23 de noviembre de 2024 - Sábado de la 33ª semana par
H o m e l i a
Queridos hermanos y hermanas
Cuando intentamos imaginar cómo será la vida después de nuestra muerte física, sólo podemos hacerlo utilizando imágenes que correspondan a nuestra vida aquí en la tierra. Y eso es lo que hace la Escritura, tanto en el Antiguo como en el Nuevo Testamento. Es incluso lo que hace Jesús, en sus parábolas, donde describe o la felicidad eterna con Dios, o la desgracia eterna si no hemos vivido en el amor aquí en la tierra.

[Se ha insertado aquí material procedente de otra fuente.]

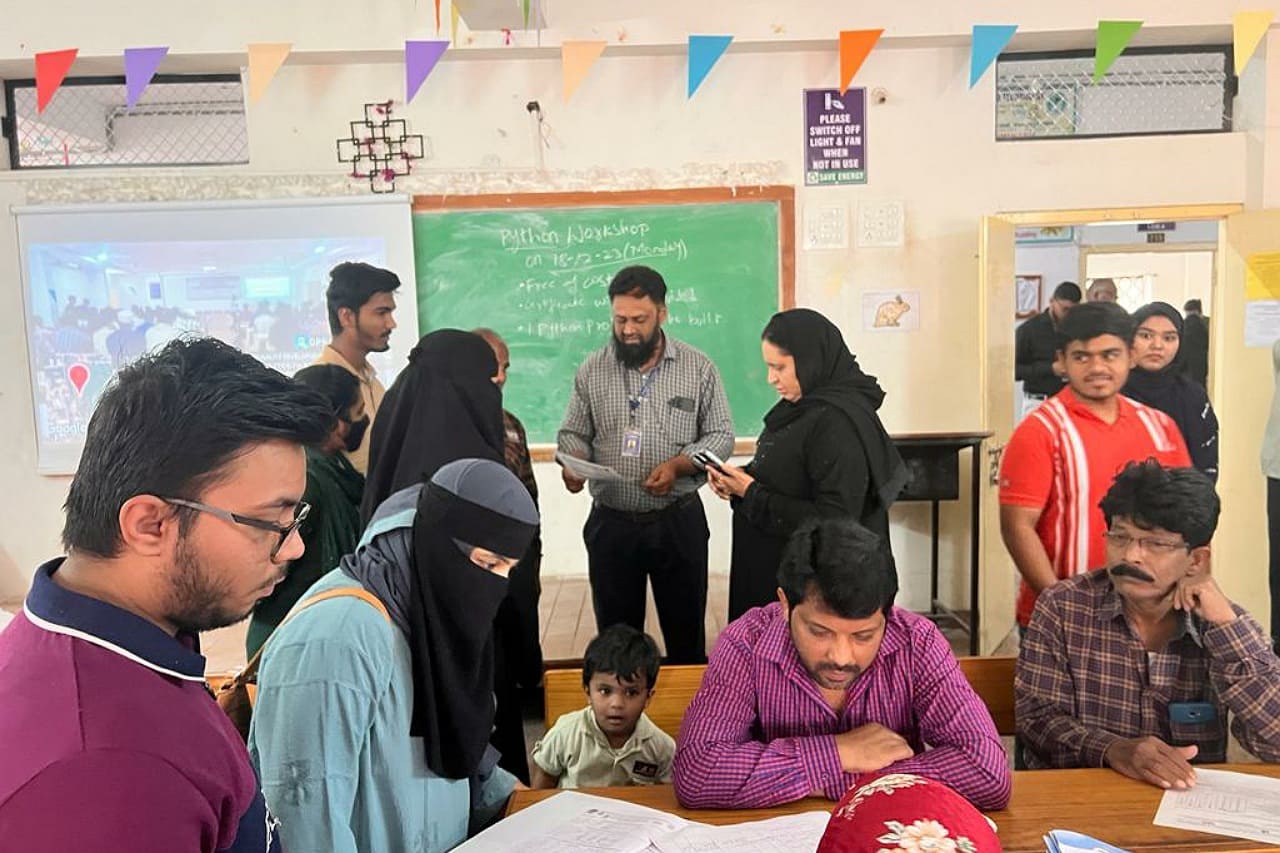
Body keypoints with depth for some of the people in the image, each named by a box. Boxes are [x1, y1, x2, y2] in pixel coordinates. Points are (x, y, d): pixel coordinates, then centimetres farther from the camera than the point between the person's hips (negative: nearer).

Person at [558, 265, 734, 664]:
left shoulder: (698, 367, -2)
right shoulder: (592, 370, 2)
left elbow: (720, 437, -1)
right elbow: (573, 433, 7)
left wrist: (678, 465, -18)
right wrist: (573, 463, -15)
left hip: (678, 522, -1)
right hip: (611, 523, 1)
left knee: (686, 631, 11)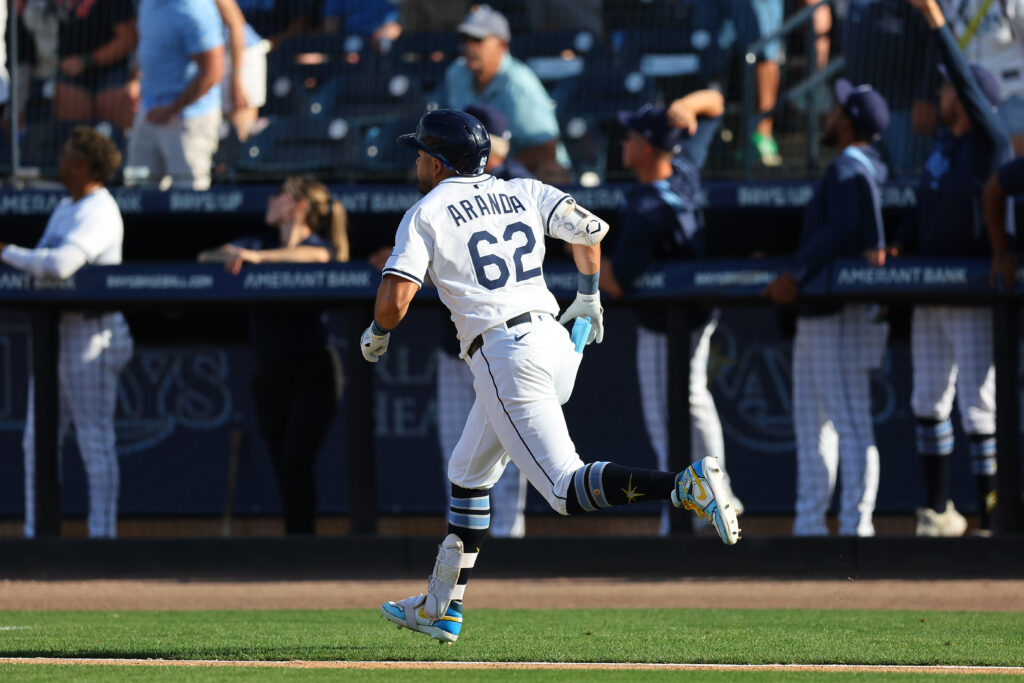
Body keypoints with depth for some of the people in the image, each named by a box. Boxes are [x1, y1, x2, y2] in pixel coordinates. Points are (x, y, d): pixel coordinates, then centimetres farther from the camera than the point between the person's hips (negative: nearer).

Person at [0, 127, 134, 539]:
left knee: (95, 440, -4)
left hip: (89, 335, -10)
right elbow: (48, 262, 23)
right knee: (38, 439, 11)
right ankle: (35, 534, 16)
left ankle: (102, 534, -1)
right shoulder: (65, 209, 16)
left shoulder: (98, 214, -16)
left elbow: (60, 265, -30)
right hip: (54, 333, 10)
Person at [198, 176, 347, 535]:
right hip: (270, 373, 5)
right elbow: (206, 257, 4)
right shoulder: (260, 243, 15)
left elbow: (316, 255, -26)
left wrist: (257, 258, -39)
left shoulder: (319, 245, -1)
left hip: (313, 373, -5)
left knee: (297, 460, -17)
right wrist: (229, 255, -19)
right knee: (282, 465, 4)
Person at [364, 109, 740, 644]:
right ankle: (441, 609, 27)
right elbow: (590, 228, 6)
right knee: (468, 475, 23)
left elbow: (395, 298, -11)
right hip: (557, 344, 8)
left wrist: (376, 335, 11)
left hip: (503, 355, -8)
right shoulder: (522, 193, 16)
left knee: (567, 489, -13)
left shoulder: (424, 215, 0)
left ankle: (686, 485, -33)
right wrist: (588, 296, 22)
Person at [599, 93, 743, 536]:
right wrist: (686, 106, -20)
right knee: (694, 400, 26)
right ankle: (717, 496, 38)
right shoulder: (687, 168, -10)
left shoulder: (645, 211, -32)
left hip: (664, 327, -9)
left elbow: (617, 283, -32)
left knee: (666, 425, -1)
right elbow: (714, 104, 3)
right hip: (702, 311, 9)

Evidentemente, sólo podemos imaginar el más allá con imágenes. Y las únicas imágenes que tenemos son las que corresponden a nuestros sentidos: lo que podemos ver, oír, tocar y oler. No hay nada malo en utilizar todas las imágenes que tenemos para imaginarnos la vida en el más allá. Pero lo importante es no olvidar que la realidad es muy distinta e infinitamente más bella que todo lo que podemos expresar con esas imágenes.

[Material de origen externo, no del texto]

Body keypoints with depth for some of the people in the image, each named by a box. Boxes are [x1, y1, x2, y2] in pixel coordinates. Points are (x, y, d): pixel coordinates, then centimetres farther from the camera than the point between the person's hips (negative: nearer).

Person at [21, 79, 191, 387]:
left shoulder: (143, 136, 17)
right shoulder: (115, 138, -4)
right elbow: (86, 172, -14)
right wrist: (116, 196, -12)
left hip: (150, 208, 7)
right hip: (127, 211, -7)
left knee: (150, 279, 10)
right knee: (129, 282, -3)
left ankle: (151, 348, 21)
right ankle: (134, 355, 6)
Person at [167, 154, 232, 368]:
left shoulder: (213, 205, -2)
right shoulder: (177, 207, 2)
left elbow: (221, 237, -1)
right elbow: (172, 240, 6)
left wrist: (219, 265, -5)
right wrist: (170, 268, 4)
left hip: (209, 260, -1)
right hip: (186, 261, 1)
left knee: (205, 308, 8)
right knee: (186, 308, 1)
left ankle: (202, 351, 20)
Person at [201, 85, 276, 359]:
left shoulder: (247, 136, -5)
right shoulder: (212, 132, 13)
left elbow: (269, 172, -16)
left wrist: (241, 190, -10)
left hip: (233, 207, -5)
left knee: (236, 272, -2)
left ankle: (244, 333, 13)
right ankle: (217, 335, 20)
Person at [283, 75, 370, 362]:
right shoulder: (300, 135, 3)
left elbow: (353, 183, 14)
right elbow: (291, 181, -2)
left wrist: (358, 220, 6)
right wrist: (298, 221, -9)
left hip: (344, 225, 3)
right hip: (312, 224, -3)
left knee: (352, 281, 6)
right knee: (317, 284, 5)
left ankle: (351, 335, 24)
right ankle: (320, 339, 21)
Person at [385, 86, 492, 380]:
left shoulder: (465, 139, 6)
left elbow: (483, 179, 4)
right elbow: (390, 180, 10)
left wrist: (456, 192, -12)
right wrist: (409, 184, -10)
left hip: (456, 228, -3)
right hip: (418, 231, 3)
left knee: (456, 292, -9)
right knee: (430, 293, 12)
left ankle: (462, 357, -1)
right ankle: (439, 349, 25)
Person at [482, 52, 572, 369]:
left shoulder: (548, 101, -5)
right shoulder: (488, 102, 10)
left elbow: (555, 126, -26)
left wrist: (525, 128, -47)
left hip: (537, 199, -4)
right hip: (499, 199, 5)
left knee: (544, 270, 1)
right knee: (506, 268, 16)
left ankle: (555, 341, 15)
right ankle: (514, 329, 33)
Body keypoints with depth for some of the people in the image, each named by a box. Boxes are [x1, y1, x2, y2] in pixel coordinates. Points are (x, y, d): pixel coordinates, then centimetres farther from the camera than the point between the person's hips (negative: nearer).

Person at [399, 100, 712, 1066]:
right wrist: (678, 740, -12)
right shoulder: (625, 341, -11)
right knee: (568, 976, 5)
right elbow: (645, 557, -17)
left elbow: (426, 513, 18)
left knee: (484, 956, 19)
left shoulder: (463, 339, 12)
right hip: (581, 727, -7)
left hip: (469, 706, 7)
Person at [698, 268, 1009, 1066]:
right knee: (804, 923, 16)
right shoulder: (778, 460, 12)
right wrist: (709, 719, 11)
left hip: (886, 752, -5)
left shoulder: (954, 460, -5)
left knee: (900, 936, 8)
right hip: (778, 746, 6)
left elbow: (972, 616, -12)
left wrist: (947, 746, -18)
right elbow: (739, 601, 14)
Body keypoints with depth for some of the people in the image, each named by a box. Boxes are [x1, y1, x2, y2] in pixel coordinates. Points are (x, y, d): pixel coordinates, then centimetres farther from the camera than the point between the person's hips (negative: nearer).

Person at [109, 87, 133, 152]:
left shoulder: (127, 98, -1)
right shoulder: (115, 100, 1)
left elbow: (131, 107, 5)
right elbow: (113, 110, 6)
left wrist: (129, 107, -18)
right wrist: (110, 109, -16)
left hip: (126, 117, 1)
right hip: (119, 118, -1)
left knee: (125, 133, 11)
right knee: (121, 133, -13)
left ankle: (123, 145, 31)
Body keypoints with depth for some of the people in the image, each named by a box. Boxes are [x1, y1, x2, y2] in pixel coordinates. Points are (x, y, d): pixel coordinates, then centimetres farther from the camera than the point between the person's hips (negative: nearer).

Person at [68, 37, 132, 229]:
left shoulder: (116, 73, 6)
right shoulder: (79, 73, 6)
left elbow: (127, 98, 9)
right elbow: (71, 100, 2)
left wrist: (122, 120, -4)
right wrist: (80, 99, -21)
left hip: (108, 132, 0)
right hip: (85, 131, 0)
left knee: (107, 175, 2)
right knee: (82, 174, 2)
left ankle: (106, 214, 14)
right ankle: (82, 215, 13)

En la época de Jesús, había dos grandes escuelas de pensamiento entre los maestros de Israel: los Fariseos, que creían en la resurrección de los muertos, es decir, en una vida en el más allá, después de nuestra muerte física, y los Saduceos, que no lo hacían. Fueron los Saduceos quienes, en el texto evangélico que acabamos de leer, intentaron atrapar a Jesús imaginando una historia bastante inverosímil sobre una mujer que había tenido siete maridos, uno tras otro, y que preguntó a Jesús de quién sería esposa en el cielo.

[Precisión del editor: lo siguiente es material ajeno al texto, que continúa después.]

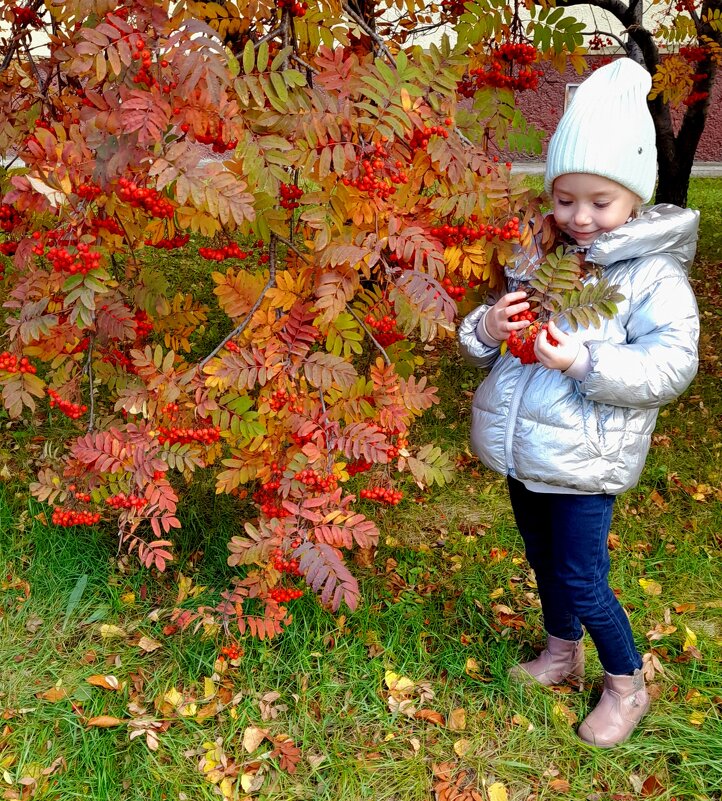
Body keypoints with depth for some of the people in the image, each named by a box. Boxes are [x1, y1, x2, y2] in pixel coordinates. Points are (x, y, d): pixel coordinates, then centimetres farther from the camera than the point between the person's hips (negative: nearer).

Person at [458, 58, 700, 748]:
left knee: (581, 580, 3)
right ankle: (562, 652, 47)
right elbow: (481, 343, 9)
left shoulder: (653, 276, -12)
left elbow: (669, 368, -20)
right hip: (522, 452, 6)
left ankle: (627, 685, 29)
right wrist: (486, 329, -14)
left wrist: (584, 362, -29)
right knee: (543, 560, 23)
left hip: (583, 460, -6)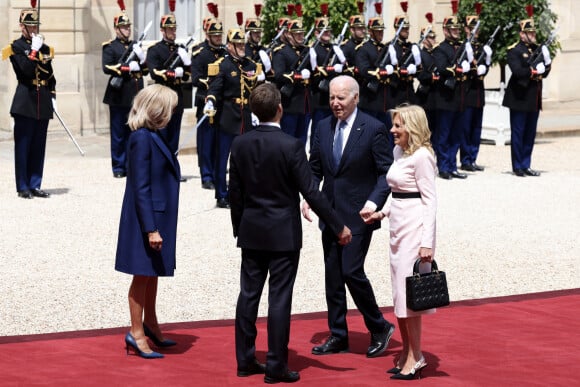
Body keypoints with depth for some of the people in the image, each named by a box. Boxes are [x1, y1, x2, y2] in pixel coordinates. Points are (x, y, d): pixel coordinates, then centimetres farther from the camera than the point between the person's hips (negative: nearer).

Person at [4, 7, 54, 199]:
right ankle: (23, 187, 2)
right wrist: (34, 50, -15)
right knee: (23, 145, -2)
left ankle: (35, 185, 12)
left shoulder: (45, 48, 14)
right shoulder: (15, 47, -2)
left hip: (43, 104, 5)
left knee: (38, 147, 7)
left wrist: (52, 96, 10)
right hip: (25, 102, -5)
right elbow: (24, 71, -16)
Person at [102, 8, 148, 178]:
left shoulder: (135, 45, 18)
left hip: (136, 96, 5)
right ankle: (118, 168, 4)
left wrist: (142, 58, -5)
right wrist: (128, 68, -19)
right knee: (118, 134, -1)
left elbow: (146, 70, 15)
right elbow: (106, 68, -14)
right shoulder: (110, 46, 1)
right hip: (119, 96, -5)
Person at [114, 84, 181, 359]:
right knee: (143, 274, -1)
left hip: (158, 216, 9)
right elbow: (140, 188, -21)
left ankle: (150, 325, 32)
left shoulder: (153, 136, 9)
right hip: (147, 217, -9)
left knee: (153, 273, 19)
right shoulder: (141, 138, -19)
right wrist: (150, 229, -22)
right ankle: (137, 333, 7)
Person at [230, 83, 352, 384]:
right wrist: (338, 227, -7)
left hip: (251, 233, 5)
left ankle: (245, 360, 18)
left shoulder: (240, 145, -1)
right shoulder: (290, 146, -16)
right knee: (279, 299, -1)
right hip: (283, 234, -5)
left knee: (248, 295, 11)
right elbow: (311, 192, -15)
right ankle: (276, 367, 3)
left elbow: (235, 192, 6)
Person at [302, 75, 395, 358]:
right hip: (330, 214, 6)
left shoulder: (373, 129, -9)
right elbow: (315, 169, 14)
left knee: (352, 272, -12)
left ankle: (379, 328, 8)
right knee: (332, 276, 9)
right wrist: (308, 197, -2)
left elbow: (387, 172, -8)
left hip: (358, 216, -6)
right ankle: (338, 337, 19)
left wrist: (374, 201, -21)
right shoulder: (323, 127, 8)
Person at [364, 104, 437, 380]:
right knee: (399, 293, 11)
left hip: (414, 230, -9)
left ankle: (415, 357, 0)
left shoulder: (422, 156, -13)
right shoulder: (399, 152, 13)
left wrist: (427, 243, -20)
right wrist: (382, 212, 10)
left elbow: (429, 200, -15)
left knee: (407, 294, -7)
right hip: (398, 228, 9)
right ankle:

La respuesta de Jesús fue que no habían entendido nada. Se imaginan la vida en el más allá como una continuación de la vida física aquí abajo. Será muy diferente. Aquí abajo, nuestra vida está sujeta a los límites del tiempo y del lugar. Vivimos siempre en un tiempo y en un lugar determinados. Dios, cuya existencia compartiremos, está más allá de esos límites. Nuestra relación con Dios consiste enteramente en ser una relación, una relación de amor. Jesús cita una palabra dirigida a Moisés, en la que Dios se le presenta como el Dios de Abraham, Isaac y Jacob. Ellos no vivieron al mismo tiempo. Si Dios es -y no fue- el Dios de cada uno de ellos, es porque todos siguen vivos, incluso después de los pocos años que vivieron en la tierra. No es el Dios de los muertos. Es el Dios de los vivos. Si es el Dios de Abraham, de Isaac y de Jacob, también es, y siempre será, el Dios de cada uno de nosotros.
Y eso debería hacernos tomar conciencia de algo semejante en todas las verdades de fe. Dios es más grande, infinitamente más grande que cualquier cosa que podamos decir, pensar o sentir sobre él. Todas las imágenes y fórmulas que utilizamos para hablar de Dios y de las cosas divinas, incluidas las definiciones dogmáticas más importantes, son sólo débiles aproximaciones a una Realidad infinitamente más grande y más bella que cualquier cosa que podamos decir o pensar sobre ella. Esto debería hacernos muy humildes con respecto a todo nuestro conocimiento y experiencia de las cosas divinas, y hacernos comprensivos con respecto a otras personas que pueden expresar las mismas realidades con fórmulas muy distintas de las nuestras, aunque nos parezcan lógicamente contradictorias. Lo único que importa, en definitiva, es nuestra relación con Dios, una relación que es amor: la única forma de verdadero conocimiento de Dios.